Bigger and fancier houses, most built decades ago, account for the high prices north and east of downtown. The rapid escalation of housing prices in this area tells us plenty of potential buyers with above-average incomes place a high value on living close in—or they’d simply buy in the suburbs and get more house for their money.
What’s so attractive about the ZIP codes where housing prices are rising most rapidly? Put another way, what do these buyers see that’s worth paying extra for? The highway and road network makes it relatively easy to get to jobs in the downtown area or in the northern suburbs. A number of amenities are close at hand—the arts district, the Arboretum, the restaurants, the shopping, the urban buzz.

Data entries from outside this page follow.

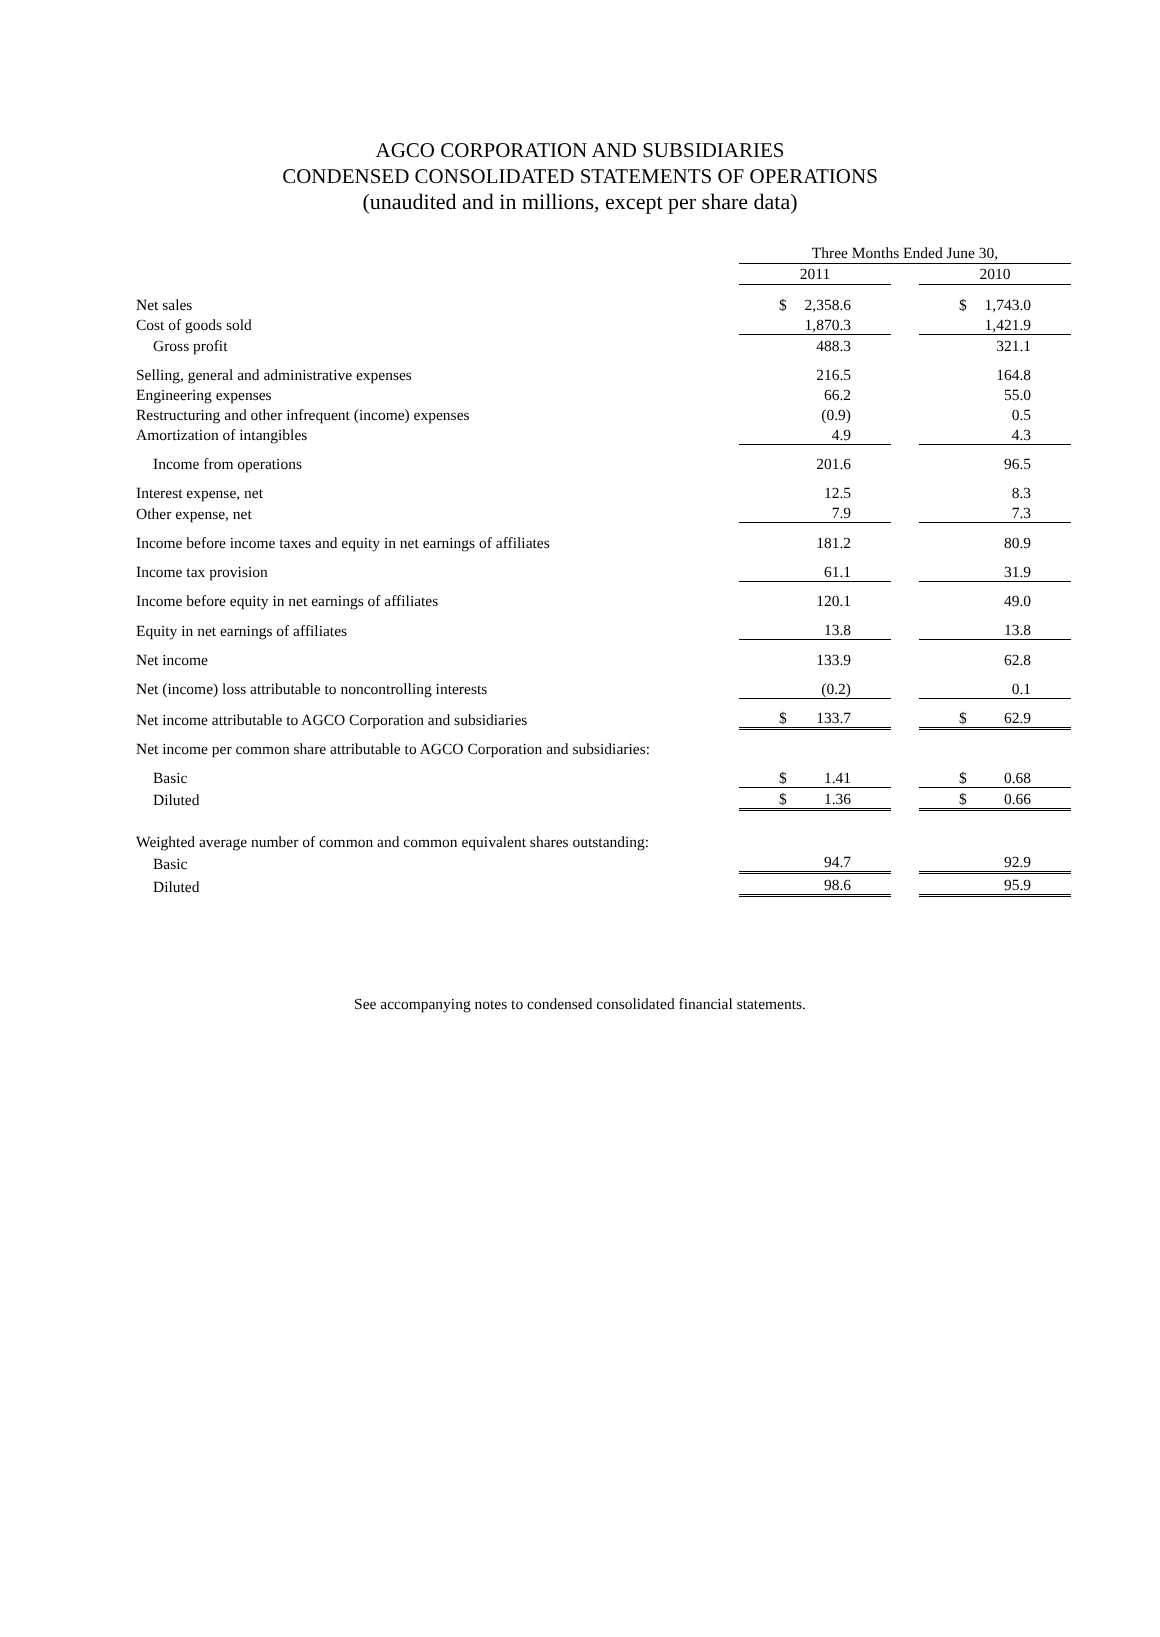AGCO CORPORATION AND SUBSIDIARIES
CONDENSED CONSOLIDATED STATEMENTS OF OPERATIONS
(unaudited and in millions, except per share data)
| | Three Months Ended June 30, | | |
| --- | --- | --- | --- |
| | 2011 | | 2010 |
| Net sales | $ 2,358.6 | | $ 1,743.0 |
| Cost of goods sold | 1,870.3 | | 1,421.9 |
| Gross profit | 488.3 | | 321.1 |
| Selling, general and administrative expenses | 216.5 | | 164.8 |
| Engineering expenses | 66.2 | | 55.0 |
| Restructuring and other infrequent (income) expenses | (0.9) | | 0.5 |
| Amortization of intangibles | 4.9 | | 4.3 |
| Income from operations | 201.6 | | 96.5 |
| Interest expense, net | 12.5 | | 8.3 |
| Other expense, net | 7.9 | | 7.3 |
| Income before income taxes and equity in net earnings of affiliates | 181.2 | | 80.9 |
| Income tax provision | 61.1 | | 31.9 |
| Income before equity in net earnings of affiliates | 120.1 | | 49.0 |
| Equity in net earnings of affiliates | 13.8 | | 13.8 |
| Net income | 133.9 | | 62.8 |
| Net (income) loss attributable to noncontrolling interests | (0.2) | | 0.1 |
| Net income attributable to AGCO Corporation and subsidiaries | $ 133.7 | | $ 62.9 |
| Net income per common share attributable to AGCO Corporation and subsidiaries: | | | |
| Basic | $ 1.41 | | $ 0.68 |
| Diluted | $ 1.36 | | $ 0.66 |
| Weighted average number of common and common equivalent shares outstanding: | | | |
| Basic | 94.7 | | 92.9 |
| Diluted | 98.6 | | 95.9 |
See accompanying notes to condensed consolidated financial statements.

Research points to a likely connection between schools and home values. Buyers bid up the prices of houses in the best school districts so their children can receive better education. Supposedly, that’s one of the big allures of suburbs. The ZIP code data suggest that buyers are finding ways around their concerns about Dallas public schools, either by living in places with good public schools like Highland Park, or by sending their children to private schools.
It’s much the same with crime, another key factor in housing decisions. Buyers are bidding up prices in the relatively safer parts of Dallas.
We shouldn’t forget the supply side. In east Dallas and other areas, older homes are being bulldozed and replaced by newer and bigger ones that cost a lot more. However, the overall supply of housing in desirable ZIP codes remains fixed, suggesting the patterns of home-price increases aren’t likely to shift much in the near future. Houses to the north and east of downtown will get more expensive at a faster rate than most of the rest of DFW.
W. Michael Cox is founding director of the William J. O’Neil Center for Global Markets and Freedom at Southern Methodist University. Richard Alm is writer-in-residence at the center.